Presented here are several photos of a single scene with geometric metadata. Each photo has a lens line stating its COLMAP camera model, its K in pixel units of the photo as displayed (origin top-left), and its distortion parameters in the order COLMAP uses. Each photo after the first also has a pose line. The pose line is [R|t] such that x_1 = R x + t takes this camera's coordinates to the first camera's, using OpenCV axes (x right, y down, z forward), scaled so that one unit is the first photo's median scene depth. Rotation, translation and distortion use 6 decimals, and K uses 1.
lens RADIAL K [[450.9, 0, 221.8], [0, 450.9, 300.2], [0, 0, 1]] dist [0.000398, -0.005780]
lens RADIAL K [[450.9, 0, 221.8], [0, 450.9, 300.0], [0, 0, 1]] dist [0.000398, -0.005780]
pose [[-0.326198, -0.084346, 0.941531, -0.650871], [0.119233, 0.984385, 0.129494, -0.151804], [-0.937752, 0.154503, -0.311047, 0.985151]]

━━━━━━━━━━━━━━━━━━━━━━━━━━━━━━

**WHAT YOU SHOULD DO**
Please reproduce every line of the material above, character for character.

**RESULT OF THIS EXERCISE**
Presented here are several photos of a single scene with geometric metadata. Each photo has a lens line stating its COLMAP camera model, its K in pixel units of the photo as displayed (origin top-left), and its distortion parameters in the order COLMAP uses. Each photo after the first also has a pose line. The pose line is [R|t] such that x_1 = R x + t takes this camera's coordinates to the first camera's, using OpenCV axes (x right, y down, z forward), scaled so that one unit is the first photo's median scene depth. Rotation, translation and distortion use 6 decimals, and K uses 1.
lens RADIAL K [[450.9, 0, 221.8], [0, 450.9, 300.2], [0, 0, 1]] dist [0.000398, -0.005780]
lens RADIAL K [[450.9, 0, 221.8], [0, 450.9, 300.0], [0, 0, 1]] dist [0.000398, -0.005780]
pose [[-0.326198, -0.084346, 0.941531, -0.650871], [0.119233, 0.984385, 0.129494, -0.151804], [-0.937752, 0.154503, -0.311047, 0.985151]]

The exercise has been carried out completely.